Neben zahlreichen kleineren Maßnahmen wird es 2009 in Berlin, Brandenburg und Mecklenburg-Vorpommern acht große Korridorprojekte geben: Dazu gehören die Strecke Hamburg–Berlin, auf der während einer dreimonatigen Sperrung von März bis Mitte Juni Tausende Schwellen ausgetauscht werden. Der Fernverkehr wird über Stendal und Salzwedel umgeleitet, während der Nahverkehr überwiegend wie gewohnt unterwegs ist.

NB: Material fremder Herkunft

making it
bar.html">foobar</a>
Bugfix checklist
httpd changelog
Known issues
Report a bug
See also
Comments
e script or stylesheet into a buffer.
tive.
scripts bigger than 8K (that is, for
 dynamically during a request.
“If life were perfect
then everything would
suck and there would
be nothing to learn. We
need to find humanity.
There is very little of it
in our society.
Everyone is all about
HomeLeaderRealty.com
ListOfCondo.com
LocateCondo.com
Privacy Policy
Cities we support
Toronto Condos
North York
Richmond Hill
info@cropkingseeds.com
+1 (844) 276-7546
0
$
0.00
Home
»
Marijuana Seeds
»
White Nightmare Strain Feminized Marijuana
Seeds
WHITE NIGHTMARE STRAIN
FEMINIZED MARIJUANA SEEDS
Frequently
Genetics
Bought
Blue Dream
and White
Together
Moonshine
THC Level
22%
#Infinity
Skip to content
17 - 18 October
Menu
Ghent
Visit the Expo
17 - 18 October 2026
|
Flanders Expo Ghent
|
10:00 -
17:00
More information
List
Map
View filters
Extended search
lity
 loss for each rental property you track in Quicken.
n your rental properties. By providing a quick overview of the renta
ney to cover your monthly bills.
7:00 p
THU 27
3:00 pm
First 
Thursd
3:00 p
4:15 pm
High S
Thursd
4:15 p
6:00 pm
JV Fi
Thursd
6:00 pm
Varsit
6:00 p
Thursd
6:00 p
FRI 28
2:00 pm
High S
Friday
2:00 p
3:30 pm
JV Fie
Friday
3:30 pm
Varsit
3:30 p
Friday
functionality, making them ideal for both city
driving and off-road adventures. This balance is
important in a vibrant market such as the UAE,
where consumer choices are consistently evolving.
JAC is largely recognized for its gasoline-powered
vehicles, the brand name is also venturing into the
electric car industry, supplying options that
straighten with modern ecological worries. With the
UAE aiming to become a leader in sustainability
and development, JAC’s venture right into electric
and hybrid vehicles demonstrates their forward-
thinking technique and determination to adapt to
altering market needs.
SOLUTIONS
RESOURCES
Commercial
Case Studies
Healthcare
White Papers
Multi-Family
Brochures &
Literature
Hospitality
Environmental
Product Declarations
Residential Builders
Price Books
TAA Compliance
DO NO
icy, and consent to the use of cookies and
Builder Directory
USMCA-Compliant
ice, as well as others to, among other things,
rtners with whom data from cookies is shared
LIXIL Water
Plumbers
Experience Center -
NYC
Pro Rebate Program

Auf der Strecke Rostock–Schwerin stehen an mehreren Wochenenden im April und Mai Brückenbauarbeiten und Weichenwechsel an und zwischen Berlin-Spandau und Berlin Ostbahnhof werden in der ersten Jahreshälfte insgesamt neun Kilometer Gleisanlagen erneuert.

Bereits 2008 wurden in Berlin, Brandenburg und Mecklenburg-Vorpommern 60 große Baumaßnahmen in elf Korridoren gebündelt zuverlässig umgesetzt. Dabei konzentrierten sich die Arbeiten auf Hauptstrecken wie Berlin–Frankfurt(Oder), Berlin–Dresden, Stralsund–Greifswald sowie die Erneuerung der Havelbrücke bei Rathenow und zahlreiche Vorhaben im Bahnknoten Berlin. Daneben wurden – neben umfangreichen kleineren Baumaßnahmen – 41 weitere größere Bauvorhaben auf zahlreichen Strecken außerhalb der Korridore durchgeführt.

Trotz des weiter intensiven Baugeschehens sollen die Auswirkungen für die Bahnkunden geringer als in den letzten Jahren ausfallen. Der weitaus überwiegende Teil der Fahrplanänderungen ist schon heute in den Informations- und Verkaufssystemen enthalten. So erhalten Bahnkunden in Reisezentren, am BahnBau-Telefon, im Internet und an den DB-Automaten auch für Baustellenphasen Auskünfte und Reservierungen auf der Basis des tatsächlichen Fahrplans. Ebenso aktuell und immer an der richtigen Stelle informiert „Max Maulwurf“, der Baustellenbotschafter der DB, mit Plakaten, Broschüren, Anzeigen und Aushängen in den Bahnhöfen, im Zug und in den Tagesmedien. Aktuelle Baustelleninfos präsentiert er auch im Internet und für mobile Geräte wie PDA oder Blackberry sogar unterwegs: bauarbeiten.bahn.de/mobil.

Bundesweit hat die DB für 2009 die 300 größten Baustellen in 60 Korridoren gebündelt. Im Schnitt wird bundesweit jeden Tag an rund 600 Baustellen gearbeitet. Um die unmittelbaren Auswirkungen auf den Bahnbetrieb möglichst gering zu halten, wird, wann immer möglich, „unter dem rollenden Rad“ gebaut.